文学的发生归根结底是具体的、个人的。翻开《江苏新文学史》,以1892年韩邦庆创办《海上奇书》杂志和连载《海上花列传》为起点,以2019年为迄点,全书分文学思潮与批评、小说、通俗文学、诗歌、散文、报告文学、传记、戏剧影视、儿童文学、世界华文文学、网络文学、文学报刊等12编,1000万余字皇皇巨著,共涉及作家3419位、作品13107篇(部)。

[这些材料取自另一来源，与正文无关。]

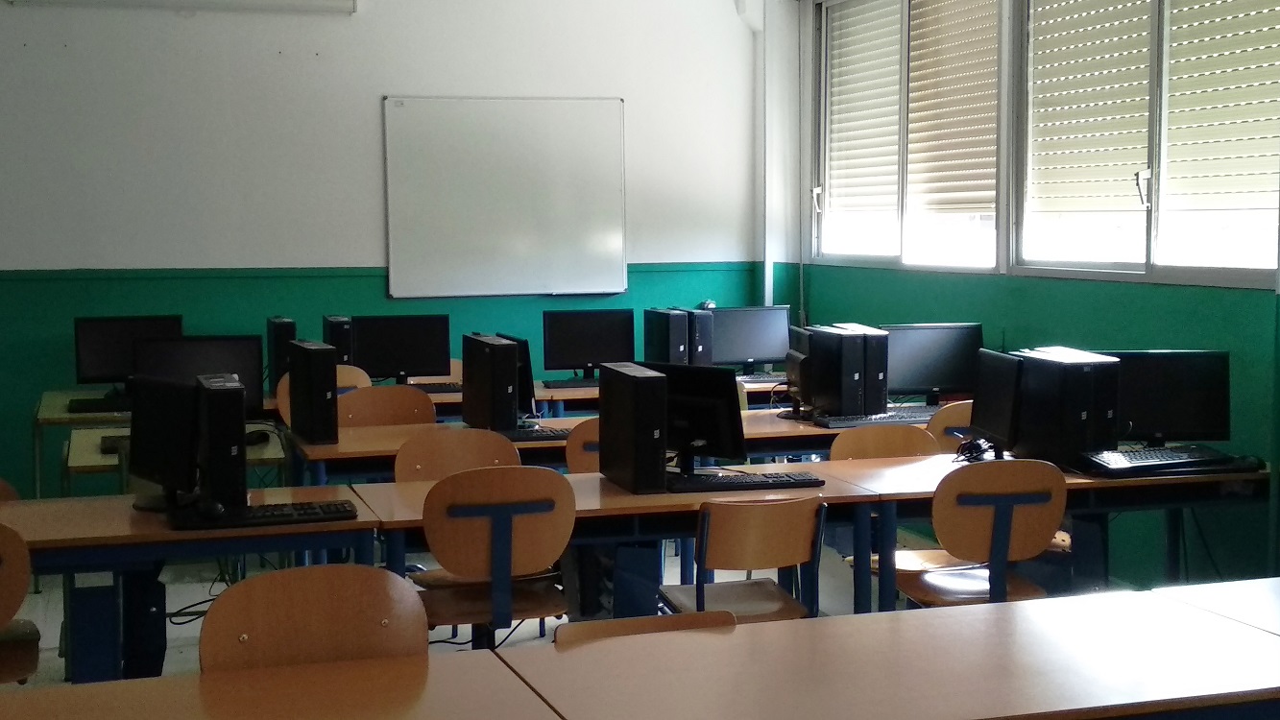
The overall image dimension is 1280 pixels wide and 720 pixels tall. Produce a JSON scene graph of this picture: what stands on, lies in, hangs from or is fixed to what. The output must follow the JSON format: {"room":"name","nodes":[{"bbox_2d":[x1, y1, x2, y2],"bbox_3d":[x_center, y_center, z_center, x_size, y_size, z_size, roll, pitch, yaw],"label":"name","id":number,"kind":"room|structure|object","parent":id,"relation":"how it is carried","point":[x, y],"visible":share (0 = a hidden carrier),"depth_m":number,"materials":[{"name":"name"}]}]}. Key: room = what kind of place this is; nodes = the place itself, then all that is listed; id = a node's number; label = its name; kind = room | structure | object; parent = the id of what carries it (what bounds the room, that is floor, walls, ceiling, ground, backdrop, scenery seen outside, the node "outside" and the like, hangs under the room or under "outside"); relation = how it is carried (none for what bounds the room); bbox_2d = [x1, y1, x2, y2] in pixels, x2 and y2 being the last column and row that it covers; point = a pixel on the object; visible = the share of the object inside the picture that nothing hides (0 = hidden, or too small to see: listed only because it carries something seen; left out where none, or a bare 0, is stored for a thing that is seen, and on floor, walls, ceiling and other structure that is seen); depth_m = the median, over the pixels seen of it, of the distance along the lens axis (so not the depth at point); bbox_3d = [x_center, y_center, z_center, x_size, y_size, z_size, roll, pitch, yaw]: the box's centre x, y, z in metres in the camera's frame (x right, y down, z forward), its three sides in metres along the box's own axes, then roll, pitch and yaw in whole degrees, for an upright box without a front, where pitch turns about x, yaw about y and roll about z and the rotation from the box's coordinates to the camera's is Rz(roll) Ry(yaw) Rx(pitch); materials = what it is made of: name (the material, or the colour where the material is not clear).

对于这些作家作品,《江苏新文学史》既把他们置于文学脉络中考察,又在艺术审美层面加以审视、品评。孙郁在分析散文卷的时候,就认为编者将诗人的散文、通俗作家的随笔等纳入分类,遵循了一种文学化的划分思路,看到了诗人的文脉对后来新文学作家的影响;书中谈到吴稚晖、刘半农、陈源、顾颉刚、李晓峰等人的散文时,逐一评点,用“野与邪”形容吴稚晖,用“游戏笔墨”形容刘半农……跟传统文学史的鉴赏和写法未必一样。岳雯认为“敢于下判断”是该书的可贵之处,“现在很多时候大家都已经不敢做判断了,因为好像不确定到底该以什么价值标准去评价作品和人物,但在这套书里我看到很多地方是敢于判断的,比如网络文学部分对每部作品的优点和不足都展开论述,为后来者提供了一个进入的路径。”
“我想每个江苏作家拿到书后都会看看自己在哪儿,对自己的鼓励有多大,还有什么不足”,身为写作者和被研究对象,范小青谈到这一点时深怀感激,“这不仅有史料价值,也对当下创作产生了推动作用”。
这套以文体分类为主导线索的文学史,试图将文学史各种各样的前沿探索和思考悉数绘入图谱,内容之包容和前瞻让与会专家印象深刻。刘大先认为将出版传播单列一卷,面向的其实是媒体融合的新现象,原先设想的那种界限明确的文类划分在未来可能面临着新的融合状态,这当中充满各种各样的潜能,“从这个意义上说,它是一部带有探索性的文学史”。
当代人写当代史,本就是充满探索性的工作:如何筛选作家作品、如何对待经典化的未完成……主流文学史的撰写包含着一种筛选机制与经典化功能,文学史的叙述即是将一系列经典连缀成一个体系。但《江苏新文学史》将时间延展至2019年,覆盖了大量还未完成经典化认定的作家作品。
或许,文学的意义之一就在于面向流变的历史和现实、生活和心灵。《江苏新文学史》游弋于考据学和发生学两端,致力于沉思“历史的积淀”,把握“现实的涌流”。该书采纳了公允、适度的“薄古厚今”原则,对当前文学现象、创作作出大量提炼和归纳:以诗歌为例,张清华认为《江苏新文学史》有效处理了近二十年的诗歌范本,把包括先锋派诗歌、女性写作、实力派诗人、江南地域风格写作等不同脉系的众多诗人一一归位。这些努力不仅让丛书呈现出空间上的聚合和开放,也构成了时间上的弥散与流动,本质是对文学实践的关注与展望。
“当代文学具有极大的不确定性,它仍在向前发展,当代人为当代修史,也许首要的任务不是筛选,而是为未来留下最有价值、最有分量的印迹。”贺绍俊说。